_Task instructions_: Reproduce word for word the stretch of the passage on Morris's golf course work from "He also laid" through "onto a green.".

Top of Selected text

He also laid out The Himalayas, 9-hole putting course in St Andrews in 1867 for the St Andrews Ladies Golf Club. It lies next to the Old Course, north of the Swilcan Burn. It is thought that it was the first minigolf or 'miniature links' course in the world, and it's now both a 9-hole and 18-hole putting course.

Morris introduced many of the greenskeeping techniques that are still used today, including:

- He standardised the length of a golf course to 18 holes.
- The first to use a lawn mower to cut putting greens.
- He is said to have accidentally discovered the benefits of routinely dressing the tops of greens with sand to improve the density and uniformity of the putting turf, when he accidentally spilled a wheelbarrow full of sand onto a green.
- Using fertilisers, lime, sulfates, and compost to improve the growth of the turf.
- Using drainage and irrigation to improve linksland golf courses, by digging shallow wells at each green for irrigation and with making minor drainage improvements to bunkers.
- The first strategic design of hazards such that hazards could work as markers so that players could plan their play around them. Before his time, hazards, such as bunkers, were left alone. Morris began managing the state of these hazards.
- Yardage markers, which tell golfers how far they are from the green. The markers can indicate that they are for example 200 yards, 150 yards, or 100 yards from the green.
- The first tee boxes, also known as the teeing area. Before his time, golfers would tee off for the next hole from the green they had just played.

Bottom of Selected text
Top of Data provided

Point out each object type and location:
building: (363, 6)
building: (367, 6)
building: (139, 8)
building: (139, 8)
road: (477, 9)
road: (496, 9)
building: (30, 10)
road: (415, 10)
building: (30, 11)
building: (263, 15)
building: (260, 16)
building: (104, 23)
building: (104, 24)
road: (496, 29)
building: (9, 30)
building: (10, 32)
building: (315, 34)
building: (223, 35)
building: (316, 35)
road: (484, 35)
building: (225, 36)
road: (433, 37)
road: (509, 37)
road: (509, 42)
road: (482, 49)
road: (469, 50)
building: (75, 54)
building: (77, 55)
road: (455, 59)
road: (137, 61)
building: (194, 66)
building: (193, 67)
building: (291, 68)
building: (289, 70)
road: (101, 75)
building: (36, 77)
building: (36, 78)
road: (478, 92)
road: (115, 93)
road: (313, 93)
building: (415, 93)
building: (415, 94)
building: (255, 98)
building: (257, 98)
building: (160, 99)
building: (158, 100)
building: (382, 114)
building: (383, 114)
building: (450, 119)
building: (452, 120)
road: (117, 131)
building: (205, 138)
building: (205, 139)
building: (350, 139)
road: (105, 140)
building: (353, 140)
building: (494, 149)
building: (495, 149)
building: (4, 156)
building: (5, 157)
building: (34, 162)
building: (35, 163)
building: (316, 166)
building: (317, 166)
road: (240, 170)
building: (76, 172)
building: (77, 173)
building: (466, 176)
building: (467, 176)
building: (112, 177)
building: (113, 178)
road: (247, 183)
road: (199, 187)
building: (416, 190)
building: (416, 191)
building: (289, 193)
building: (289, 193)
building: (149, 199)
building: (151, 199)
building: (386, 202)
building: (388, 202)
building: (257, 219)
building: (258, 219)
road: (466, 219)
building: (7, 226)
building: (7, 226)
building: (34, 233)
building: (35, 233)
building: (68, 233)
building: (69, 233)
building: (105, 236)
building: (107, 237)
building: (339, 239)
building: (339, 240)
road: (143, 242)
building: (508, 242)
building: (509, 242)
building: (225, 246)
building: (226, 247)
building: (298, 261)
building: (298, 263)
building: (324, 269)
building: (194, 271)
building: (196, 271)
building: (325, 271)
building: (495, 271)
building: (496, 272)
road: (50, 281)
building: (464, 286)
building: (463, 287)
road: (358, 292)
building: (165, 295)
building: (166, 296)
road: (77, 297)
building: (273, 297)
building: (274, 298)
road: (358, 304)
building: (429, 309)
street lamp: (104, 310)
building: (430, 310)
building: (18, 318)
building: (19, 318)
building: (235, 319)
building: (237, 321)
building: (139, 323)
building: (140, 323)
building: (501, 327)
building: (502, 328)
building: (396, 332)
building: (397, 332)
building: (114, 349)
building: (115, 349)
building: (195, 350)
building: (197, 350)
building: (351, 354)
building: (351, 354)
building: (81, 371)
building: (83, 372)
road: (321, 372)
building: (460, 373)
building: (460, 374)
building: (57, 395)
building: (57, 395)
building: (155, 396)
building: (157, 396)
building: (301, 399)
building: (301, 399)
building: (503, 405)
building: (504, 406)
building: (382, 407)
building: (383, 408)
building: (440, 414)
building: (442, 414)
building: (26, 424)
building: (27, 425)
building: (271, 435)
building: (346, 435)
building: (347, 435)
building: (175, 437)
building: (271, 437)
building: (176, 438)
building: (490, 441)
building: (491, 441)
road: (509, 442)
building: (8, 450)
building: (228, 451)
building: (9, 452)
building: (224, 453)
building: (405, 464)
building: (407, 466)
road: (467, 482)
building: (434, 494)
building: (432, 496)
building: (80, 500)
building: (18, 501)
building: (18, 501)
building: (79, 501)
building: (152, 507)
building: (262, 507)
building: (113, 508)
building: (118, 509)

Bottom of Data provided

_Response to the task_:
He also laid out The Himalayas, 9-hole putting course in St Andrews in 1867 for the St Andrews Ladies Golf Club. It lies next to the Old Course, north of the Swilcan Burn. It is thought that it was the first minigolf or 'miniature links' course in the world, and it's now both a 9-hole and 18-hole putting course.

Morris introduced many of the greenskeeping techniques that are still used today, including:

- He standardised the length of a golf course to 18 holes.
- The first to use a lawn mower to cut putting greens.
- He is said to have accidentally discovered the benefits of routinely dressing the tops of greens with sand to improve the density and uniformity of the putting turf, when he accidentally spilled a wheelbarrow full of sand onto a green.